By Joe Mellor, Deputy Editor
It has emerged that David Cameron will be reported to the Parliamentary Standards commissioner regarding the shares he held in his own late father’s trust, Blairmore.
He will face a sleaze inquiry into why he failed to declare his slice of the offshore fund.
John Mann, Labour MP said he will refer Cameron to the standards watchdog for keeping £30k of offshore shares a secret when he was in opposition, and was climbing up through the party leadership, on his way to the top job.
Mann said: “Action will have to be taken, there’s no question about it. He has broken the rules and principles of standards in public life. Transparency and integrity are two of the basic standards MPs must adhere to.
“This is a matter for the standards commissioner and I will be reporting David Cameron to her.”
During the week news has been drip-fed to the press by Number 10, and finally in an interview he admitted he held a lot of shares in a trust owned by his late father, which was located in the tax haven of the Bahamas.
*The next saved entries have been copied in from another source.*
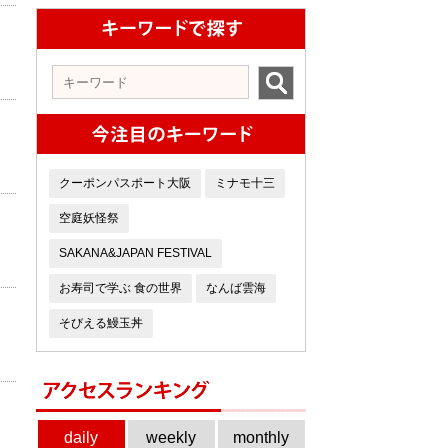
クーポンパスポート大阪
ミナモ十三
空庭妖怪祭
SAKANA&JAPAN FESTIVAL
お寿司で学ぶ 食の世界
なんば雲海
そびえる鰻玉丼
daily
weekly
monthly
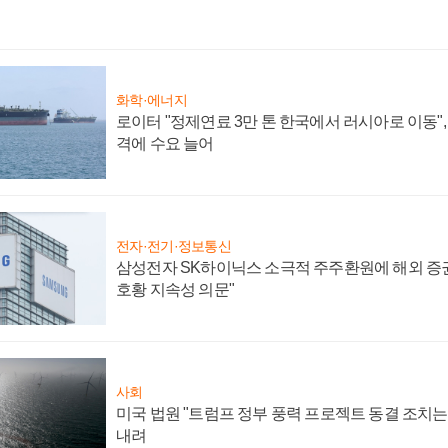
화학·에너지
로이터 "정제연료 3만 톤 한국에서 러시아로 이동"
격에 수요 늘어
전자·전기·정보통신
삼성전자 SK하이닉스 소극적 주주환원에 해외 증권
호황 지속성 의문"
사회
미국 법원 "트럼프 정부 풍력 프로젝트 동결 조치는 
내려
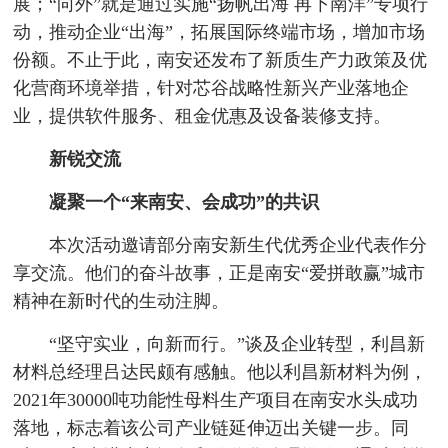
展；“向外”就是通过实施“扬帆出海 再下南洋”专项行
动，推动企业“出海”，拓展国际终端市场，增加市场
份额。不止于此，南安还发布了新质生产力政策及优
化营商环境举措，针对芯谷战略性新兴产业落地企
业，提供软件服务、租金优惠及设备装修支持。
新锐交流
凝聚一个“来南安、会成功”的共识
本次活动邀请部分南安新生代优秀企业代表作分
享交流。他们的奋斗故事，正是南安“爱拼敢赢”城市
精神在新时代的生动注脚。
“坚守实业，向新而行。”谈及企业转型，利昌新
材料总经理吕达民颇有感触。他以利昌新材料为例，
2021年30000吨功能性母料生产项目在南安水头成功
落地，标志着该公司产业链延伸迈出关键一步。同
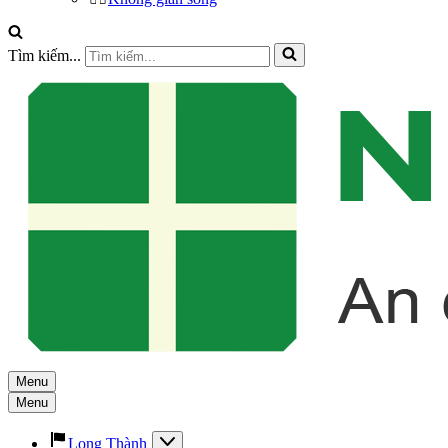
Tìm kiếm...
Menu
Menu
Long Thành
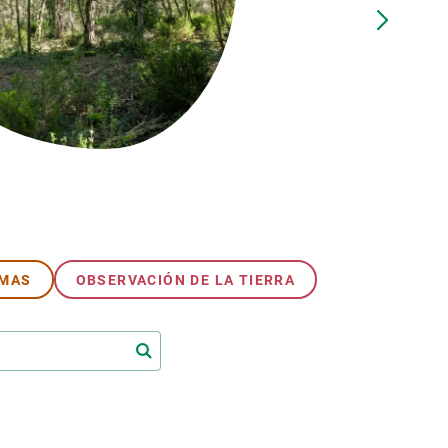
beca ERC
 de másteres y doctorado
 o sabático
onde crecer
o de carrera
s y actividades internas
emos formación
EMAS
OBSERVACIÓN DE LA TIERRA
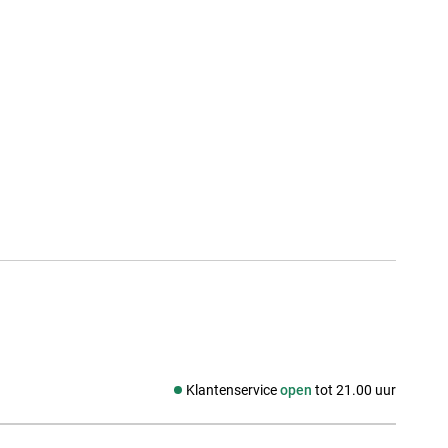
Klantenservice
open
tot 21.00 uur
Social media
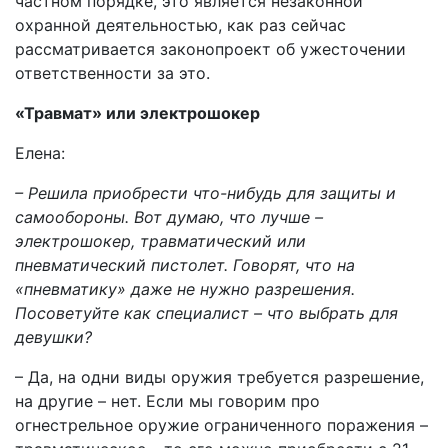
частном порядке, это является незаконной
охранной деятельностью, как раз сейчас
рассматривается законопроект об ужесточении
ответственности за это.
«Травмат» или электрошокер
Елена:
– Решила приобрести что-нибудь для защиты и
самообороны. Вот думаю, что лучше –
электрошокер, травматический или
пневматический пистолет. Говорят, что на
«пневматику» даже не нужно разрешения.
Посоветуйте как специалист – что выбрать для
девушки?
– Да, на одни виды оружия требуется разрешение,
на другие – нет. Если мы говорим про
огнестрельное оружие ограниченного поражения –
Cameron sold off the shares in 2010 just before he came into power, after they made £30k from the sale of the shares.
It is not know why he didn’t declare the shareholding with the Parliamentary Register of Members’ Interests, even though he had held them since 2001 when he fist entered parliament as a fledgling MP.
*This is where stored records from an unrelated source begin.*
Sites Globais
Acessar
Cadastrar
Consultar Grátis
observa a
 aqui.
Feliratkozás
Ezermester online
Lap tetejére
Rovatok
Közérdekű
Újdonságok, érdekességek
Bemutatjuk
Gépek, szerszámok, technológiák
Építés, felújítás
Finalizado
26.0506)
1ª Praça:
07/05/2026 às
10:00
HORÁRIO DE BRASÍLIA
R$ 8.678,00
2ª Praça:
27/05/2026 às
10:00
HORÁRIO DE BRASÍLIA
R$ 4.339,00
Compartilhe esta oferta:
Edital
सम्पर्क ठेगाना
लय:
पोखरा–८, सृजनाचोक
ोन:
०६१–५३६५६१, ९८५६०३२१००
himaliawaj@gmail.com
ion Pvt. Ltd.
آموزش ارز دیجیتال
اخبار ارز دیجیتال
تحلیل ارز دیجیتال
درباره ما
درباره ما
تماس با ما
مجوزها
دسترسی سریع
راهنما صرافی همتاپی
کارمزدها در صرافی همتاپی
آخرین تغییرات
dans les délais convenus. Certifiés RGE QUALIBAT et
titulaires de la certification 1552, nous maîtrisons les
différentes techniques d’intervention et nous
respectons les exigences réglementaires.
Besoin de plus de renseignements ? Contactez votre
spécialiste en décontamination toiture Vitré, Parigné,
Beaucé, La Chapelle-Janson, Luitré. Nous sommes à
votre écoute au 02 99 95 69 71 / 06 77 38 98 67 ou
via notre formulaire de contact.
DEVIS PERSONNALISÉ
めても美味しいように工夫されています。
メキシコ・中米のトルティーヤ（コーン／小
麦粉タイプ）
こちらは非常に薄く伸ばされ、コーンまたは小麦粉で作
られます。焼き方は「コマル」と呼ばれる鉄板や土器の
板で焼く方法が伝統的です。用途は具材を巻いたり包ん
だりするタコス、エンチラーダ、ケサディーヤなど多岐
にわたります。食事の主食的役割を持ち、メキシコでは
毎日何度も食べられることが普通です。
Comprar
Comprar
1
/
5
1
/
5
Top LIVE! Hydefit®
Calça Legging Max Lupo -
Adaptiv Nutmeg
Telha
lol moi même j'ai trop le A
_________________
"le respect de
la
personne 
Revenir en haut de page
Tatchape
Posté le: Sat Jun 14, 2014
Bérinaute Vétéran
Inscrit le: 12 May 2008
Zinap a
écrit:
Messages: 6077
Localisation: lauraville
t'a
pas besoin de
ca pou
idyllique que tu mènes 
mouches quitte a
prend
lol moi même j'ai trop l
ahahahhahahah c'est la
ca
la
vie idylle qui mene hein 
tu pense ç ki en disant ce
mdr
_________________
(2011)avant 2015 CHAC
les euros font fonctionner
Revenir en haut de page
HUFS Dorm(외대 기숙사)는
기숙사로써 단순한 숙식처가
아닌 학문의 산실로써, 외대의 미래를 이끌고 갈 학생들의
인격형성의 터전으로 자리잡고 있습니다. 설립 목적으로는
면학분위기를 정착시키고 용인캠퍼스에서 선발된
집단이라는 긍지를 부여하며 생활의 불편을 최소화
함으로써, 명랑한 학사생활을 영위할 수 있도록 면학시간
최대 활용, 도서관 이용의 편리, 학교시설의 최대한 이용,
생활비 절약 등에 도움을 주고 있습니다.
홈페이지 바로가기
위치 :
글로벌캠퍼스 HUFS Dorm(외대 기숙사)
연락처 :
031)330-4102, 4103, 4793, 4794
The value of the shares did fall under the threshold at which they must be placed on the register. However, the MPs’ code of conduct does state that any holding under the threshold, which “might reasonably be thought by others to influence his or her actions, speeches or votes” should also be made public.
Cameron has made numerous speeches about tax while not telling the public he was sitting on shares in the offshore fund. He famously laid into comedian Jimmy Carr when it was uncovered he used a shady tax-avoidance scheme.
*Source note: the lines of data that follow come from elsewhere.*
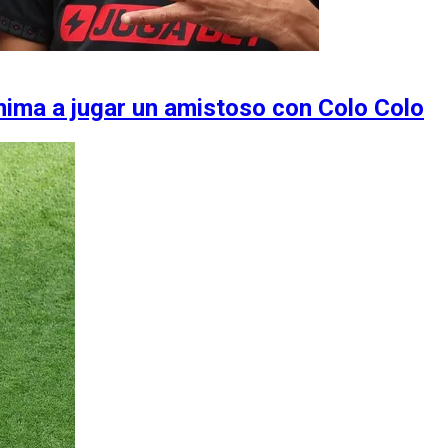
nima a jugar un amistoso con Colo Colo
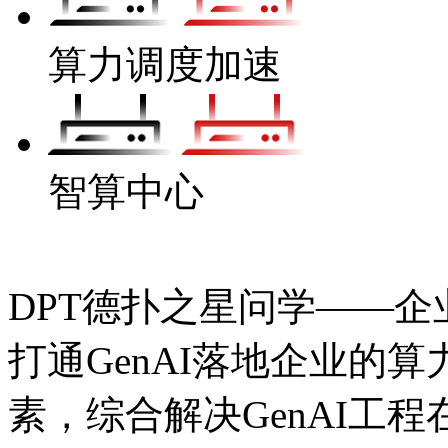
算力调度加速
智算中心
DPT德扑之星问学——企业
打通GenAI落地企业的
素，综合解决GenAI工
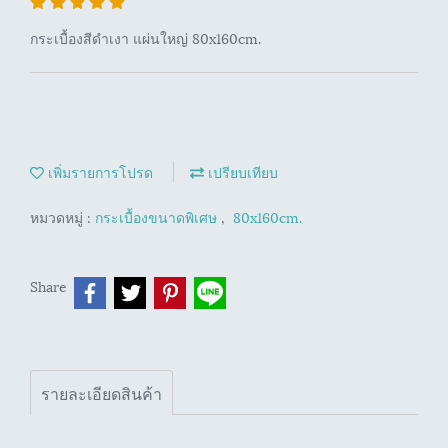
กระเบื้องสีดำเงา แผ่นใหญ่ 80x160cm.
เพิ่มรายการโปรด
เปรียบเทียบ
หมวดหมู่ :
กระเบื้องขนาดพิเศษ
,
80x160cm.
Share
รายละเอียดสินค้า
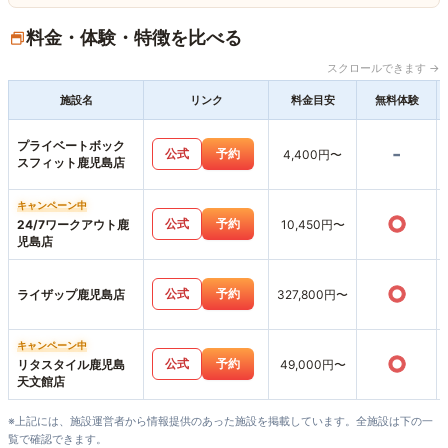
料金・体験・特徴を比べる
スクロールできます →
施設名
リンク
料金目安
無料体験
プライベートボック
-
公式
予約
4,400円〜
スフィット鹿児島店
キャンペーン中
○
公式
予約
24/7ワークアウト鹿
10,450円〜
児島店
○
公式
予約
ライザップ鹿児島店
327,800円〜
キャンペーン中
○
公式
予約
リタスタイル鹿児島
49,000円〜
天文館店
※上記には、施設運営者から情報提供のあった施設を掲載しています。全施設は下の一
覧で確認できます。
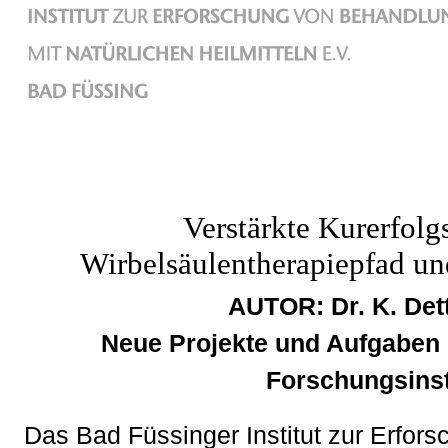
Verstärkte Kurerfolg
Wirbelsäulentherapiepfad u
AUTOR: Dr. K. Det
Neue Projekte und Aufgaben
Forschungsinst
Das Bad Füssinger Institut zur Erfor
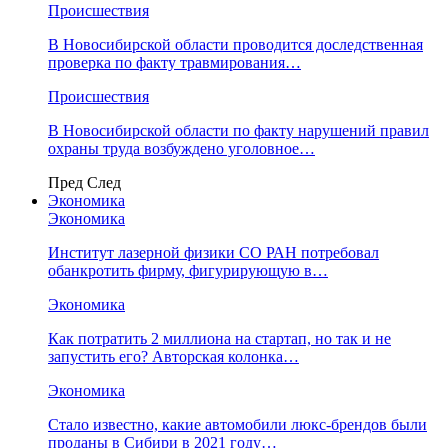
Происшествия
В Новосибирской области проводится доследственная
проверка по факту травмирования…
Происшествия
В Новосибирской области по факту нарушений правил
охраны труда возбуждено уголовное…
Пред
След
Экономика
Экономика
Институт лазерной физики СО РАН потребовал
обанкротить фирму, фигурирующую в…
Экономика
Как потратить 2 миллиона на стартап, но так и не
запустить его? Авторская колонка…
Экономика
Стало известно, какие автомобили люкс-брендов были
проданы в Сибири в 2021 году…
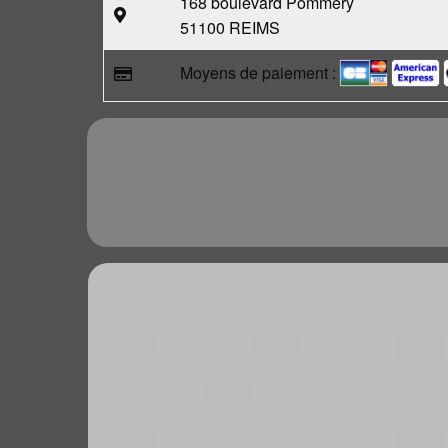
168 boulevard Pommery
51100 REIMS
Moyens de paiement :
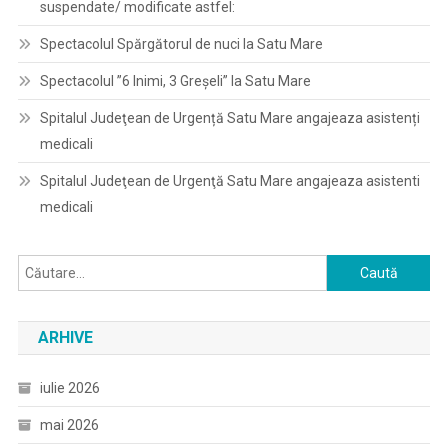
suspendate/ modificate astfel:
Spectacolul Spărgătorul de nuci la Satu Mare
Spectacolul ”6 Inimi, 3 Greșeli” la Satu Mare
Spitalul Judeţean de Urgență Satu Mare angajeaza asistenți
medicali
Spitalul Judeţean de Urgenţă Satu Mare angajeaza asistenti
medicali
Caută
după:
ARHIVE
iulie 2026
mai 2026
Pressure is mounting on the PM to step down and #resigncameron was trending on Twitter as this story was published.
Edward Snowden has also called for the PM to tell the whole story about all he knows about the offshore trust.
The PM admitted: “We owned 5,000 units in Blairmore Investment Trust, which we sold in January 2010. That was worth something like £30,000.
“There are millions of people who own shares in Britain, many of whom hold them through unit trusts. And Blairmore was licensed by the Inland Revenue and reported to it every year.”